I grabbed my trusty CNA to help me, who was equally motivated. He was a big, strong guy that I trusted. I trusted him too much, actually. I let my trust in another person’s capabilities cloud my nursing judgment. I wanted to use a lift to get the man to the chair, but the CNA insisted he could handle him, as he’d be caring for him for days now. He was so confident (and strong!) that I decided to follow his lead.
We got the patient, who had left hemiparesis, to the side of the bed. It was tough. When he could barely hold himself up, I again thought to myself, “We really should just use the lift…” and said that to the CNA.
“No, no, that’ll take too long to get everything and it’s just a pivot and turn,” he said. I begrudgingly agreed. It would take a long time to get everything; it really was just a stand, pivot and sit situation. So I thought.
We stood him up and he was dead weight. He unexpectedly moved his right leg just enough to throw us both off balance and out of control. It was a scary three seconds. We communicated, readjusted and got him to the chair.
I made sure to discuss with the CNA how big of a deal that could have been and how we should have approached that situation. It was really important to convey a sense of urgency and concern, because while it was he who convinced me to get the patient up with him, I was ultimately accountable for the situation. I was that patient’s nurse and team leader with that CNA. I made sure to apologize to the CNA for not leading appropriately.
The patient was so happy to be up in the chair, out of that darn bed finally, but he looked like he would just slide right out. I sat in the room with him for a while to make sure he could hold himself up in the chair. I was a little concerned, but not overtly. I decided to chat with my BFFs in the physical therapy department about the best way to handle this. Thankfully, they were already on their way to work with him.
I charted in his room until they arrived, just to keep an eye on him.
After I explained my blunder to them, they said that after they saw him yesterday, they knew he wasn’t ready for sitting in a chair. He didn’t have the core strength to hold himself up to prevent sliding straight out. If I had closely read their note first, I would have been aware of this fact. I watched them work with him and had a new appreciation for the physical therapy department. The physical therapy student seamlessly and safely got the man back in bed by correctly positioning the chair and utilizing appropriate technique and body mechanics. And he did so without any assistance. I was super impressed.

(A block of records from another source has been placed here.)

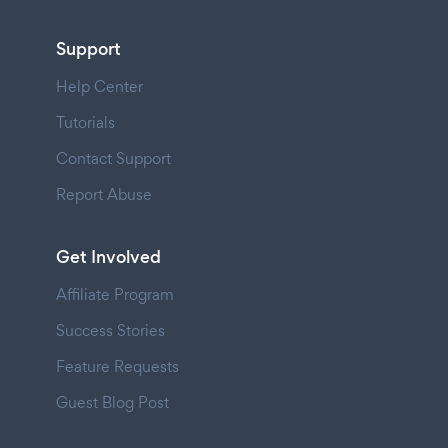
Support
Help Center
Tutorials
Contact Support
Report Abuse
Get Involved
Affiliate Program
Success Stories
Feature Requests
Guest Blog Post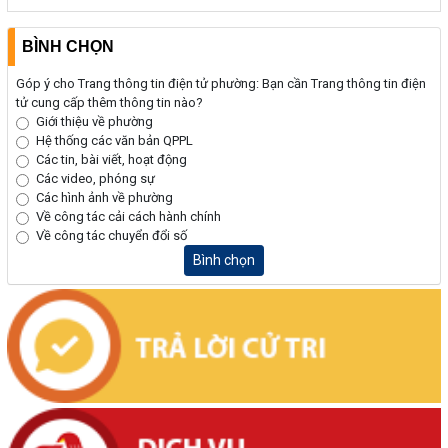
BÌNH CHỌN
Góp ý cho Trang thông tin điện tử phường: Bạn cần Trang thông tin điện
tử cung cấp thêm thông tin nào?
Giới thiệu về phường
Hệ thống các văn bản QPPL
Các tin, bài viết, hoạt động
Các video, phóng sự
Các hình ảnh về phường
Về công tác cải cách hành chính
Về công tác chuyển đổi số
Bình chọn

That could have been bad. He could have fallen, all because I didn’t listen to my instincts. I let my need to get things done quickly cloud my ability to appropriately judge the situation and didn’t even think to read the physical therapy note from yesterday that would have further confirmed my nurse sixth sense that was telling me to stop and reassess.
I learned a few things from this situation.
First, always trust your instincts. That nurse sixth sense is there for a reason, and I should have listened to it.
Second, when you’re not sure about getting a patient up, always read the physical therapy note. See how tough it was for them, how many people they used and their recommendations. They are a wealth of knowledge, as this is their expertise.
And finally, always follow up with your team. If others were involved in a situation that could have been bad but thankfully wasn’t, don’t let that moment fly by. That is a crucial teaching moment. Immediately own up to your mistake in the situation and discuss what you could have done better as a team leader and how you believe the situation should have occurred.